Wal Timmy ist wohl t.o.t – am Samstag soll Gewebeprobe untersucht werden (Fotos)

Kopenhagen · Der Wal-Kadaver vor Dänemark beschäftigt Forscher. Gewebeproben wurden entnommen. Noch aber gaben sie keinen Aufschluss darauf, ob es sich bei dem verendeten Tier tatsächlich um Timmy handelt, der zunächst an der deutschen Ostseeküste gestrandet war.

 

TRAURIGE WENDE um „Timmy“: Neue Gewebeprobe könnte jetzt die schlimmste Befürchtung bestätigen

Das Schicksal des berühmten Buckelwals „Timmy“ bewegt weiterhin Millionen Menschen — doch die neuesten Entwicklungen lassen die Hoffnung immer kleiner werden. Vor der Küste von Dänemark treibt weiterhin ein toter Buckelwal im Wasser, und nun sollen neue DNA-Untersuchungen endgültige Klarheit bringen.

Viele befürchten inzwischen das Schlimmste.

Gewebeprobe wird untersucht

Nach aktuellen Berichten haben Forscher bereits Gewebeproben des toten Wals entnommen. Die DNA-Analyse soll nun zeigen, ob es sich tatsächlich um den Buckelwal handelt, der im März an der deutschen Ostseeküste gestrandet war und später als „Timmy“ bekannt wurde.

Die Untersuchungen laufen offenbar bereits.

Und genau diese Ergebnisse könnten nun das traurige Ende einer Geschichte bestätigen, die wochenlang Menschen in ganz Deutschland bewegte.

Tierärztin erneut vor Ort

Auch Mecklenburg-Vorpommerns Umweltminister Till Backhaus kündigte weitere Untersuchungen an.
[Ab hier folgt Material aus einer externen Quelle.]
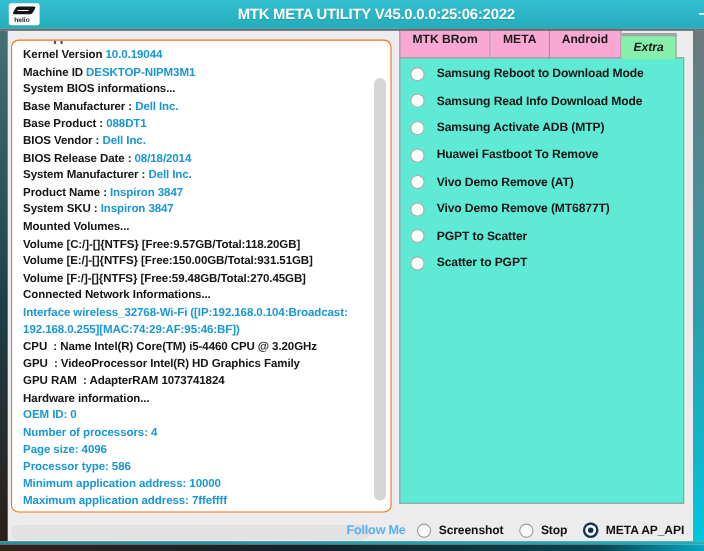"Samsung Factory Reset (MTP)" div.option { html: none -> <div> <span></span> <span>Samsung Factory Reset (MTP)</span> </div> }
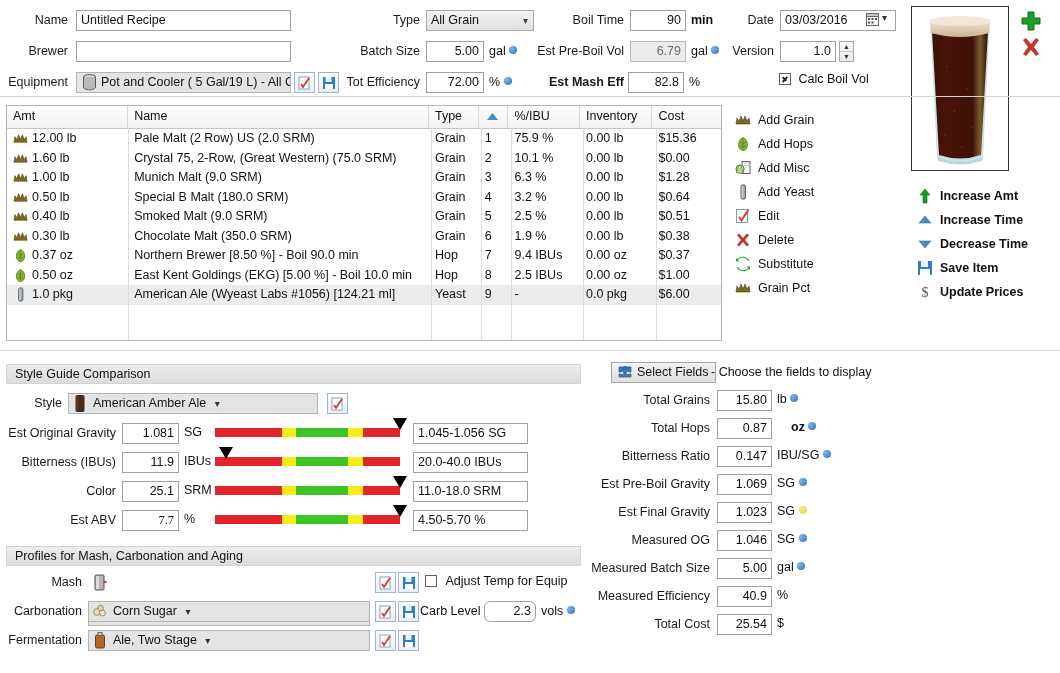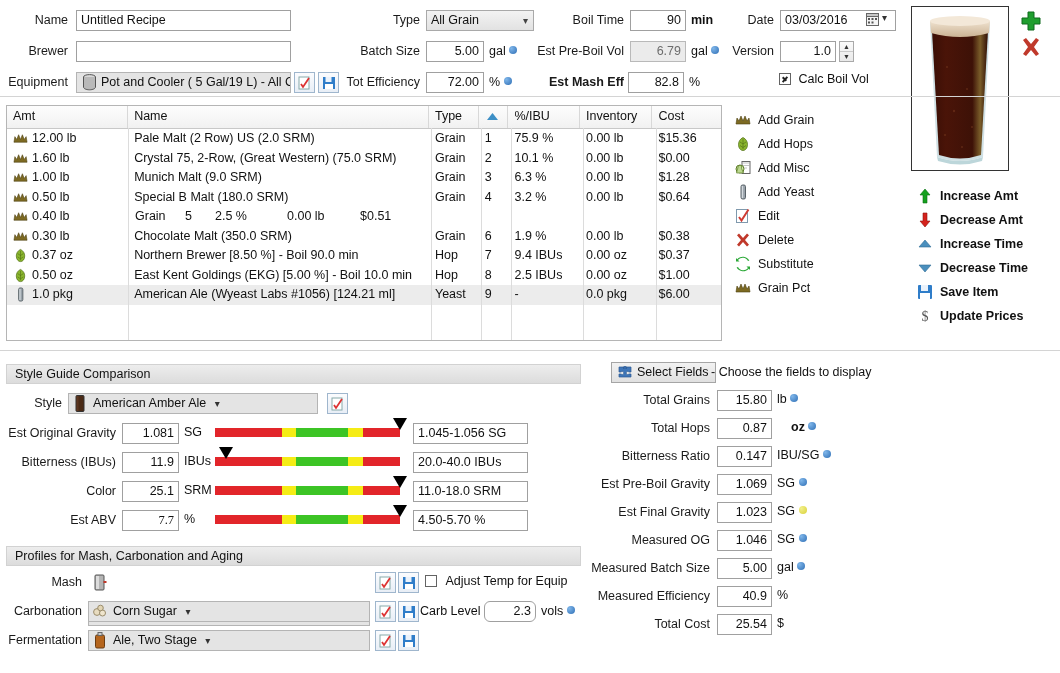"Smoked Malt (9.0 SRM)" div.c-name { html: none -> <div>Smoked Malt (9.0 SRM)</div> }
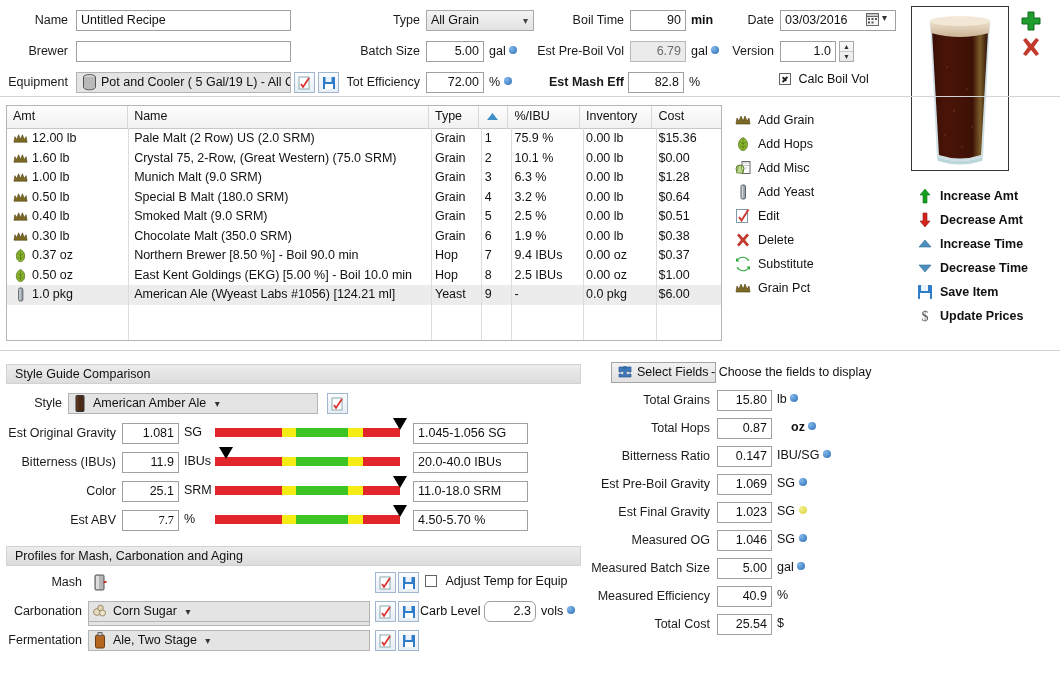"Decrease Amt" div.act { html: <div> <span> <svg> <path></path> </svg> </span> <span>Decrease Amt</span> </div> -> none }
Eine Tierärztin soll den Kadaver erneut begutachten.

Die Bilder vor Ort werden unterdessen immer bedrückender.

Denn inzwischen haben sich Möwen über den toten Meeressäuger hergemacht, der nur wenige Meter vor der Küste liegt.

Viele Experten hatten bereits Angst um Timmy

Schon nach der aufwendigen Rettungsaktion Anfang Mai hatten zahlreiche Tierwissenschaftler Zweifel geäußert, ob der geschwächte Wal überhaupt noch überleben könne.

Zu lange hatte Timmy in flachen Küstengebieten verbracht.
Zu groß waren die Strapazen der vergangenen Wochen.

Einige Experten vermuteten sogar, dass das Tier bereits krank gewesen sein könnte.

Rätsel um den verschwundenen Sender

Zusätzliche Fragen wirft weiterhin der GPS-Sender auf, der laut der privaten Rettungsinitiative am Wal befestigt worden sein soll.

Denn bei den bisherigen Untersuchungen wurde kein Peilsender entdeckt.

Seit der Freilassung am 2. Mai gab es außerdem keinerlei Ortungsdaten mehr — ein Umstand, der mittlerweile auch Kritik und Diskussionen ausgelöst hat.

Erste Bilder schockieren viele Menschen

Die inzwischen veröffentlichten Fotos des Kadavers sorgen online für tiefe Betroffenheit. Auf den Aufnahmen wirkt die Haut des Wals bereits stark angegriffen.

Und die Vorstellung, dass es sich dabei tatsächlich um Timmy handeln könnte, trifft viele Menschen emotional hart.

“Das ist einfach nur traurig.”
“Nach allem, was er durchgemacht hat…”
“Man wollte ihm helfen — und jetzt endet es vielleicht so.”

Die Reaktionen im Netz werden immer emotionaler.

Gefahr bei den Untersuchungen

Laut dänischen Medien gestaltet sich die Untersuchung des Tieres schwierig und gefährlich. Durch Verwesungsgase im Inneren des Kadavers könne es sogar zu einer Explosion kommen.

Deshalb müssen die Experten bei der Entnahme weiterer Proben äußerst vorsichtig vorgehen.

“Die Hoffnung schwindet”

Während die endgültigen Ergebnisse der DNA-Analyse noch ausstehen, haben viele Beobachter inzwischen das Gefühl, dass die traurige Wahrheit kaum noch aufzuhalten ist.

Denn immer mehr Details scheinen darauf hinzudeuten, dass der tote Buckelwal vor Anholt tatsächlich „Timmy“ sein könnte.

Und damit könnte eine Geschichte, die Millionen Menschen wochenlang begleitet hat, ihr tragischstes Ende gefunden haben.